DATA RECORDS =>
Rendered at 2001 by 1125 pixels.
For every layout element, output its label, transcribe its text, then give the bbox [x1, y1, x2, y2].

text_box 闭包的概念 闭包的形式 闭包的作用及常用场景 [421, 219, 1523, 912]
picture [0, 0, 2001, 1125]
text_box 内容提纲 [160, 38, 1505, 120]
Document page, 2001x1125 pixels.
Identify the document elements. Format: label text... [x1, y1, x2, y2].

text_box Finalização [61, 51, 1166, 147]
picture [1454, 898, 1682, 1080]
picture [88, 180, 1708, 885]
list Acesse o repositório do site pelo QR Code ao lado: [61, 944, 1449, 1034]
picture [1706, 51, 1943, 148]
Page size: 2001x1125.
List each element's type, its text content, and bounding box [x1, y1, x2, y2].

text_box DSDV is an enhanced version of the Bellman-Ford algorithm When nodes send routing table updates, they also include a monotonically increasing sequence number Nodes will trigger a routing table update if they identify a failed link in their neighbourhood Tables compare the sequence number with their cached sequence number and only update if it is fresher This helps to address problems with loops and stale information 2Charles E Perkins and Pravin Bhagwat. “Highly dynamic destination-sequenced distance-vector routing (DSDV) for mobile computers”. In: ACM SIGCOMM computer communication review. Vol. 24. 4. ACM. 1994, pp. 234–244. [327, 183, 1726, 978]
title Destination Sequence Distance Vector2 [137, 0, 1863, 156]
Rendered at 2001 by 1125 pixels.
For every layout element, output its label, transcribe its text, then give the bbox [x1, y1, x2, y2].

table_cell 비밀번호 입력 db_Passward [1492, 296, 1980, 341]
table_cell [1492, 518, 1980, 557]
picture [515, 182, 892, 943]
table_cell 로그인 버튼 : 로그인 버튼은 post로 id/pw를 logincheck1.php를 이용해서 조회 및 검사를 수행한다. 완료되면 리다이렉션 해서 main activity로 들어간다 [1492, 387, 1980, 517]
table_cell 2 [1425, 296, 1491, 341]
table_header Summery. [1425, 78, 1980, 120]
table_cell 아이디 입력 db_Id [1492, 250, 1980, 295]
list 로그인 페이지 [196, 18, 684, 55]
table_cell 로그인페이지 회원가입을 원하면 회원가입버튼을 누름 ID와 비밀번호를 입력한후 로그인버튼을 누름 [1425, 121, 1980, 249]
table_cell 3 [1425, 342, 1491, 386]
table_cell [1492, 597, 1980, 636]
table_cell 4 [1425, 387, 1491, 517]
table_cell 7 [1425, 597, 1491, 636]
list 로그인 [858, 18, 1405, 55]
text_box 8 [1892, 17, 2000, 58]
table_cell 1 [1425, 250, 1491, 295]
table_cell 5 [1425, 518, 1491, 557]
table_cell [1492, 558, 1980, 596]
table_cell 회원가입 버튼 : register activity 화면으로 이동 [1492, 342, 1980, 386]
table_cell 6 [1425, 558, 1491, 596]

WHAT YOU SHOULD DO => Write out the records once more, precisely as they stand.

SOLVED PROBLEM =>
Rendered at 2001 by 1125 pixels.
For every layout element, output its label, transcribe its text, then give the bbox [x1, y1, x2, y2].

text_box 闭包的概念 闭包的形式 闭包的作用及常用场景 [421, 219, 1523, 912]
picture [0, 0, 2001, 1125]
text_box 内容提纲 [160, 38, 1505, 120]
Document page, 2001x1125 pixels.
Identify the document elements. Format: label text... [x1, y1, x2, y2].

text_box Finalização [61, 51, 1166, 147]
picture [1454, 898, 1682, 1080]
picture [88, 180, 1708, 885]
list Acesse o repositório do site pelo QR Code ao lado: [61, 944, 1449, 1034]
picture [1706, 51, 1943, 148]
Page size: 2001x1125.
List each element's type, its text content, and bounding box [x1, y1, x2, y2].

text_box DSDV is an enhanced version of the Bellman-Ford algorithm When nodes send routing table updates, they also include a monotonically increasing sequence number Nodes will trigger a routing table update if they identify a failed link in their neighbourhood Tables compare the sequence number with their cached sequence number and only update if it is fresher This helps to address problems with loops and stale information 2Charles E Perkins and Pravin Bhagwat. “Highly dynamic destination-sequenced distance-vector routing (DSDV) for mobile computers”. In: ACM SIGCOMM computer communication review. Vol. 24. 4. ACM. 1994, pp. 234–244. [327, 183, 1726, 978]
title Destination Sequence Distance Vector2 [137, 0, 1863, 156]
Rendered at 2001 by 1125 pixels.
For every layout element, output its label, transcribe its text, then give the bbox [x1, y1, x2, y2].

table_cell 비밀번호 입력 db_Passward [1492, 296, 1980, 341]
table_cell [1492, 518, 1980, 557]
picture [515, 182, 892, 943]
table_cell 로그인 버튼 : 로그인 버튼은 post로 id/pw를 logincheck1.php를 이용해서 조회 및 검사를 수행한다. 완료되면 리다이렉션 해서 main activity로 들어간다 [1492, 387, 1980, 517]
table_cell 2 [1425, 296, 1491, 341]
table_header Summery. [1425, 78, 1980, 120]
table_cell 아이디 입력 db_Id [1492, 250, 1980, 295]
list 로그인 페이지 [196, 18, 684, 55]
table_cell 로그인페이지 회원가입을 원하면 회원가입버튼을 누름 ID와 비밀번호를 입력한후 로그인버튼을 누름 [1425, 121, 1980, 249]
table_cell 3 [1425, 342, 1491, 386]
table_cell [1492, 597, 1980, 636]
table_cell 4 [1425, 387, 1491, 517]
table_cell 7 [1425, 597, 1491, 636]
list 로그인 [858, 18, 1405, 55]
text_box 8 [1892, 17, 2000, 58]
table_cell 1 [1425, 250, 1491, 295]
table_cell 5 [1425, 518, 1491, 557]
table_cell [1492, 558, 1980, 596]
table_cell 회원가입 버튼 : register activity 화면으로 이동 [1492, 342, 1980, 386]
table_cell 6 [1425, 558, 1491, 596]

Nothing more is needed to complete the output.